• Your goal
Look through the entries below and count the lines with the word "FileFunction" in them; give only the number.

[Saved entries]
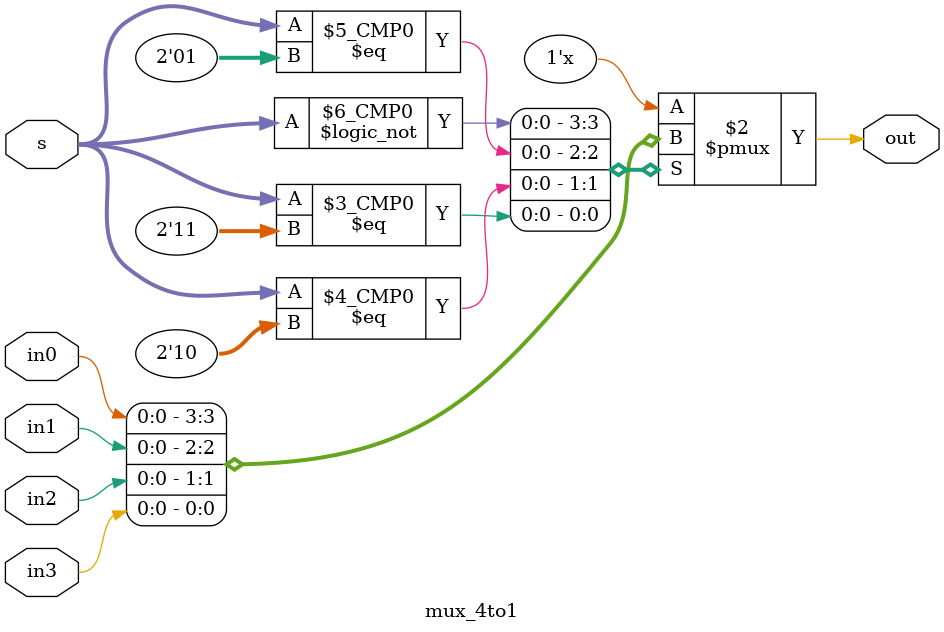
<source format=v>
module mux_4to1 (
    input wire [1:0] s,
    input wire in0,
    input wire in1,
    input wire in2,
    input wire in3,
    output wire out
);

    always @(*) begin
        case (s)
            2'b00:  // Select input0 when s is 00
                out = in0;
            2'b01:  // Select input1 when s is 01
                out = in1;
            2'b10:  // Select input2 when s is 10
                out = in2;
            2'b11:  // Select input3 when s is 11
                out = in3;
        endcase
    end

endmodule
</source>
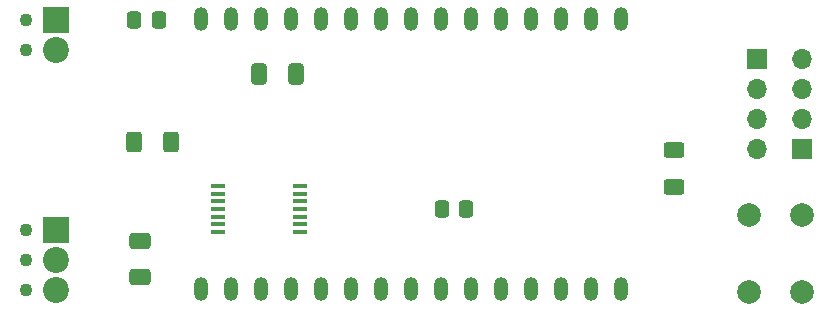
<source format=gbr>
%TF.GenerationSoftware,KiCad,Pcbnew,8.0.2-1*%
%TF.CreationDate,2025-02-23T00:33:37-05:00*%
%TF.ProjectId,RGB Clock Controller,52474220-436c-46f6-936b-20436f6e7472,rev?*%
%TF.SameCoordinates,Original*%
%TF.FileFunction,Soldermask,Top*%
%TF.FilePolarity,Negative*%
%FSLAX46Y46*%
G04 Gerber Fmt 4.6, Leading zero omitted, Abs format (unit mm)*
G04 Created by KiCad (PCBNEW 8.0.2-1) date 2025-02-23 00:33:37*
%MOMM*%
%LPD*%
G01*
G04 APERTURE LIST*
G04 Aperture macros list*
%AMRoundRect*
0 Rectangle with rounded corners*
0 $1 Rounding radius*
0 $2 $3 $4 $5 $6 $7 $8 $9 X,Y pos of 4 corners*
0 Add a 4 corners polygon primitive as box body*
4,1,4,$2,$3,$4,$5,$6,$7,$8,$9,$2,$3,0*
0 Add four circle primitives for the rounded corners*
1,1,$1+$1,$2,$3*
1,1,$1+$1,$4,$5*
1,1,$1+$1,$6,$7*
1,1,$1+$1,$8,$9*
0 Add four rect primitives between the rounded corners*
20,1,$1+$1,$2,$3,$4,$5,0*
20,1,$1+$1,$4,$5,$6,$7,0*
20,1,$1+$1,$6,$7,$8,$9,0*
20,1,$1+$1,$8,$9,$2,$3,0*%
G04 Aperture macros list end*
%ADD10RoundRect,0.250000X0.650000X-0.412500X0.650000X0.412500X-0.650000X0.412500X-0.650000X-0.412500X0*%
%ADD11RoundRect,0.250000X0.412500X0.650000X-0.412500X0.650000X-0.412500X-0.650000X0.412500X-0.650000X0*%
%ADD12RoundRect,0.250000X-0.400000X-0.625000X0.400000X-0.625000X0.400000X0.625000X-0.400000X0.625000X0*%
%ADD13R,1.700000X1.700000*%
%ADD14O,1.700000X1.700000*%
%ADD15R,1.200000X0.400000*%
%ADD16RoundRect,0.250000X0.337500X0.475000X-0.337500X0.475000X-0.337500X-0.475000X0.337500X-0.475000X0*%
%ADD17O,1.200000X2.000000*%
%ADD18C,1.100000*%
%ADD19R,2.200000X2.200000*%
%ADD20C,2.200000*%
%ADD21C,2.000000*%
%ADD22RoundRect,0.250000X-0.625000X0.400000X-0.625000X-0.400000X0.625000X-0.400000X0.625000X0.400000X0*%
G04 APERTURE END LIST*
D10*
%TO.C,C3*%
X69088000Y-80705000D03*
X69088000Y-77580000D03*
%TD*%
D11*
%TO.C,C1*%
X82296000Y-63500000D03*
X79171000Y-63500000D03*
%TD*%
D12*
%TO.C,R1*%
X68580000Y-69215000D03*
X71680000Y-69215000D03*
%TD*%
D13*
%TO.C,J3*%
X125095000Y-69850000D03*
D14*
X125095000Y-67310000D03*
X125095000Y-64770000D03*
X125095000Y-62230000D03*
%TD*%
D15*
%TO.C,U2*%
X75692000Y-72950000D03*
X75692000Y-73600000D03*
X75692000Y-74250000D03*
X75692000Y-74900000D03*
X75692000Y-75550000D03*
X75692000Y-76200000D03*
X75692000Y-76850000D03*
X82592000Y-76850000D03*
X82592000Y-76200000D03*
X82592000Y-75550000D03*
X82592000Y-74900000D03*
X82592000Y-74250000D03*
X82592000Y-73600000D03*
X82592000Y-72950000D03*
%TD*%
D16*
%TO.C,C2*%
X96690000Y-74930000D03*
X94615000Y-74930000D03*
%TD*%
D17*
%TO.C,A1*%
X74255000Y-81707000D03*
X76795000Y-81707000D03*
X79335000Y-81707000D03*
X81875000Y-81707000D03*
X84415000Y-81707000D03*
X86955000Y-81707000D03*
X89495000Y-81707000D03*
X92035000Y-81707000D03*
X94575000Y-81707000D03*
X97115000Y-81707000D03*
X99655000Y-81707000D03*
X102195000Y-81707000D03*
X104735000Y-81707000D03*
X107275000Y-81707000D03*
X109815000Y-81707000D03*
X109815000Y-58847000D03*
X107275000Y-58847000D03*
X104735000Y-58847000D03*
X102195000Y-58847000D03*
X99655000Y-58847000D03*
X97115000Y-58847000D03*
X94575000Y-58847000D03*
X92035000Y-58847000D03*
X89495000Y-58847000D03*
X86955000Y-58847000D03*
X84415000Y-58847000D03*
X81875000Y-58847000D03*
X79335000Y-58847000D03*
X76795000Y-58847000D03*
X74255000Y-58847000D03*
%TD*%
D13*
%TO.C,U1*%
X121285000Y-62230000D03*
D14*
X121285000Y-64770000D03*
X121285000Y-67310000D03*
X121285000Y-69850000D03*
%TD*%
D18*
%TO.C,PWR*%
X59436000Y-58928000D03*
X59436000Y-61468000D03*
D19*
X61976000Y-58928000D03*
D20*
X61976000Y-61468000D03*
%TD*%
D18*
%TO.C,LEDs*%
X59436000Y-76708000D03*
X59436000Y-79248000D03*
X59436000Y-81788000D03*
D19*
X61976000Y-76708000D03*
D20*
X61976000Y-79248000D03*
X61976000Y-81788000D03*
%TD*%
D21*
%TO.C,SW3*%
X120595000Y-81915000D03*
X120595000Y-75415000D03*
X125095000Y-81915000D03*
X125095000Y-75415000D03*
%TD*%
D16*
%TO.C,C4*%
X70655000Y-58928000D03*
X68580000Y-58928000D03*
%TD*%
D22*
%TO.C,R4*%
X114300000Y-69925000D03*
X114300000Y-73025000D03*
%TD*%
M02*

</source>
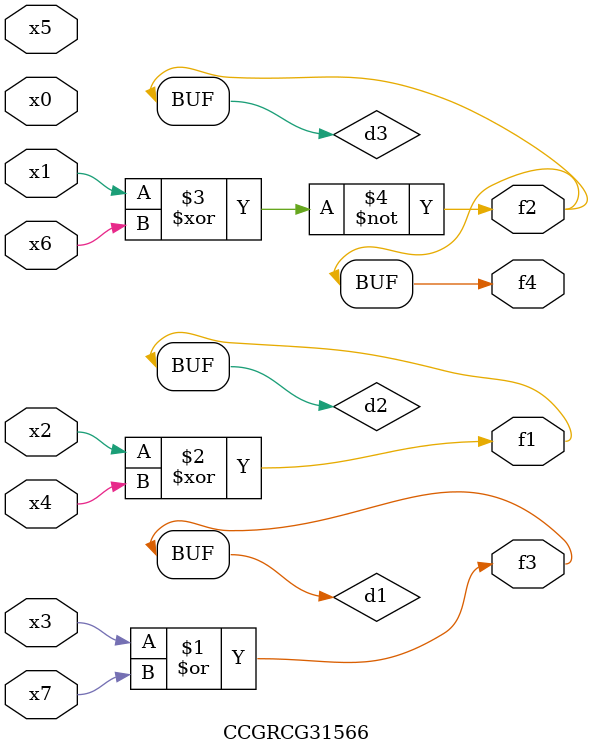
<source format=v>
module CCGRCG31566(
	input x0, x1, x2, x3, x4, x5, x6, x7,
	output f1, f2, f3, f4
);

	wire d1, d2, d3;

	or (d1, x3, x7);
	xor (d2, x2, x4);
	xnor (d3, x1, x6);
	assign f1 = d2;
	assign f2 = d3;
	assign f3 = d1;
	assign f4 = d3;
endmodule

</source>
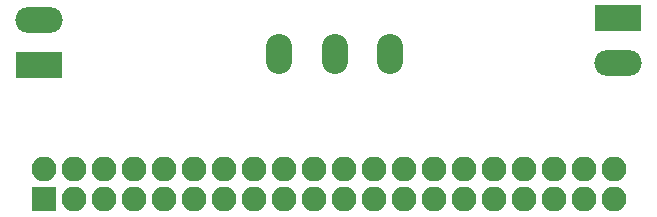
<source format=gbs>
G04 #@! TF.GenerationSoftware,KiCad,Pcbnew,(2017-02-06 revision 13395d34d)-master*
G04 #@! TF.CreationDate,2017-03-09T15:05:37-03:00*
G04 #@! TF.ProjectId,beast-phat,62656173742D706861742E6B69636164,rev?*
G04 #@! TF.FileFunction,Soldermask,Bot*
G04 #@! TF.FilePolarity,Negative*
%FSLAX46Y46*%
G04 Gerber Fmt 4.6, Leading zero omitted, Abs format (unit mm)*
G04 Created by KiCad (PCBNEW (2017-02-06 revision 13395d34d)-master) date Thu Mar  9 15:05:37 2017*
%MOMM*%
%LPD*%
G01*
G04 APERTURE LIST*
%ADD10C,0.100000*%
%ADD11R,4.000000X2.200000*%
%ADD12O,4.000000X2.200000*%
%ADD13O,2.200000X3.400000*%
%ADD14O,2.100000X2.100000*%
%ADD15R,2.100000X2.100000*%
G04 APERTURE END LIST*
D10*
D11*
X102000000Y-63000000D03*
D12*
X102000000Y-59190000D03*
X151000000Y-62810000D03*
D11*
X151000000Y-59000000D03*
D13*
X131700000Y-62000000D03*
X127000000Y-62000000D03*
X122300000Y-62000000D03*
D14*
X150625000Y-71810000D03*
X150625000Y-74350000D03*
X148085000Y-71810000D03*
X148085000Y-74350000D03*
X145545000Y-71810000D03*
X145545000Y-74350000D03*
X143005000Y-71810000D03*
X143005000Y-74350000D03*
X140465000Y-71810000D03*
X140465000Y-74350000D03*
X137925000Y-71810000D03*
X137925000Y-74350000D03*
X135385000Y-71810000D03*
X135385000Y-74350000D03*
X132845000Y-71810000D03*
X132845000Y-74350000D03*
X130305000Y-71810000D03*
X130305000Y-74350000D03*
X127765000Y-71810000D03*
X127765000Y-74350000D03*
X125225000Y-71810000D03*
X125225000Y-74350000D03*
X122685000Y-71810000D03*
X122685000Y-74350000D03*
X120145000Y-71810000D03*
X120145000Y-74350000D03*
X117605000Y-71810000D03*
X117605000Y-74350000D03*
X115065000Y-71810000D03*
X115065000Y-74350000D03*
X112525000Y-71810000D03*
X112525000Y-74350000D03*
X109985000Y-71810000D03*
X109985000Y-74350000D03*
X107445000Y-71810000D03*
X107445000Y-74350000D03*
X104905000Y-71810000D03*
X104905000Y-74350000D03*
X102365000Y-71810000D03*
D15*
X102365000Y-74350000D03*
M02*

</source>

• Reply to the task
2